Primordial prevention and primary prevention are both crucial strategies for promoting health, but they operate at different levels. Primordial prevention aims to address the root causes of health problems and improve the wider determinants of health. It focuses on preventing the emergence of risk factors in the first place by tackling the underlying social, economic, and environmental determinants of health. This involves broad, population-wide interventions such as:

  • Policies that promote healthy food choices: Think about initiatives like taxing sugary drinks to discourage unhealthy consumption, or providing subsidies for fruits and vegetables to make them more accessible.
  • Urban planning that prioritises well-being: This could include creating walkable neighborhoods with safe cycling routes, ensuring access to green spaces for recreation and relaxation, and designing communities that foster social connections.
  • Social programs that address inequality: Initiatives aimed at reducing poverty, improving education, and promoting social justice can create a more equitable society where everyone has the opportunity to thrive.

In contrast, primary prevention focuses on individuals or groups who are already exposed to risk factors. It aims to prevent the onset of disease by managing those existing risks. This involves measures like:

  • Vaccinations: Protecting individuals from infectious diseases such as polio or measles.
  • Long-term conditions: Reduce the risk of developing long-term conditions such as heart disease through interventions such as encouraging people to take preventive drugs like statins.
  • Lifestyle changes: Encouraging healthy habits like regular exercise, a balanced diet, and avoiding smoking.
  • Health education: Providing information and resources to empower people to make informed choices about their health.

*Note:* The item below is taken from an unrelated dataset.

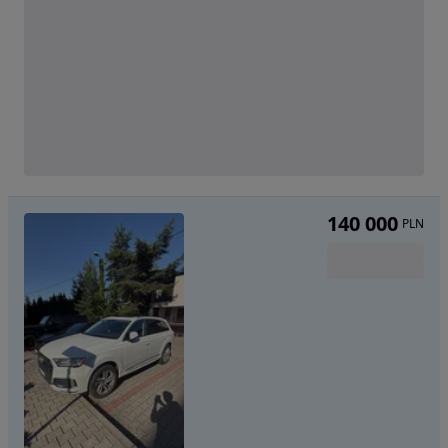
140 000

Essentially, primordial prevention works “upstream” by creating a healthier society where risk factors are less likely to develop, while primary prevention works “downstream” by managing existing risks before they lead to disease. Although primordial and primary prevention operate at different levels, they are interlinked. For example, successful primordial prevention can reduce the burden on primary prevention by creating an environment where fewer people are exposed to risk factors and where general health and well-being are improved.

What are the implications of “Make America Healthy Again” (MAHA) movement?

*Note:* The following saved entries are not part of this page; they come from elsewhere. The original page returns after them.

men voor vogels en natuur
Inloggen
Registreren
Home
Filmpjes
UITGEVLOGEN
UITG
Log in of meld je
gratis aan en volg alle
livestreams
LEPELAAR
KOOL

There are many positive elements in the “Make America Healthy Again” (MAHA) movement that would be beneficial for public health. This would include improved physical health through promoting exercise, better nutrition, reducing rates of obesity and managing chronic diseases. Exploring ways to make healthcare more affordable and accessible by the US population is also important as is recognising the importance of mental well-being, reducing stigma, and increasing access to mental healthcare services.

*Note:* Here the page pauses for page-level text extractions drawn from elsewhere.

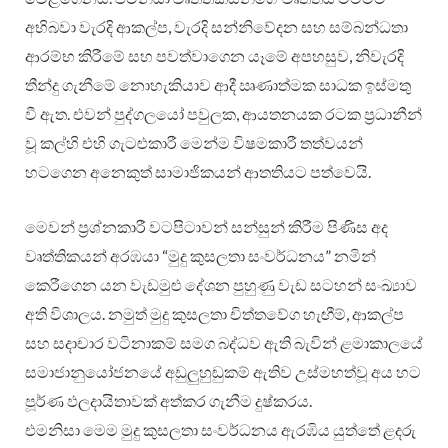
අභිබවා වැරදි ආකල්ප, වැරදි සන්නිවේදන සහ සම්බන්ධතා
ආරම්භ කිරීමේ සහ පවත්වාගෙන යෑමේ අපහසුව, නිවැරදි
තීන්දු ගැනීමේ නොහැකියාව ආදී ඍණාත්මක සාධක ඉස්මතු
වී ඇත. එවන් පුද්ගලයෝ පවුලක, ආයතනයක රටක ප්‍රධානීන්
වූ කල්හි එහි ගැටළුකාරී මෙන්ම විෂමකාරී තත්වයන්
හටගෙන අනෙකුත් සාමාජිකයන් ආතතියට පත්වෙයි.
මෙවන් ප්‍රශ්නකාරී වටපිටාවන් සන්සුන් කිරීම පිණිස අද
වෘත්තිකයන් අරඹයා “මුදු කුසලතා සංවර්ධනය” නමින්
කෙරීගෙන යන වැඩමුළු දේශන පුහුණු වැඩ සටහන් සංඛ්‍යාව
අති විශාලය. නමුත් මුදු කුසලතා චිත්තවේග හැඟීම්, ආකල්ප
සහ සදාචාර වටිනාකම් සමග බද්ධව ඇති බැවින් ළමාකාලයේ
සමාජානුයෝජනයේ අඩුලු‍හුඬුකම් ඇතිව උස්මහත්වූ අය හට
පූර්ණ ඵලදායිතාවක් අත්කර ගැනීම දුෂ්කරය.
එමනිසා මෙම මුදු කුසලතා සංවර්ධනය ඇරඹිය යුත්තේ ළදරු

Another key area is environmental health. This could include cleaner air and water, reducing pollution, and addressing climate change. The USA also suffers from high rates of drug addiction and this needs addressing through prevention, treatment, and harm reduction strategies. These would all be positive steps for public health in the USA (and countries that replicated these approaches). But it is also that the MAHA movement does not undermine effective public health interventions such as vaccination or promote drug treatments for which there is no evidence of benefit and which could be harmful.

A “Make America Healthy Again” movement, if built on a foundation of evidence-based public health principles, a commitment to health equity, and a focus on both individual and systemic changes, could be a powerful force for improving the health and well-being of Americans. However, it’s essential that such a movement avoids the pitfalls of promoting misinformation, undermining proven interventions like vaccination, and pushing unproven or harmful treatments.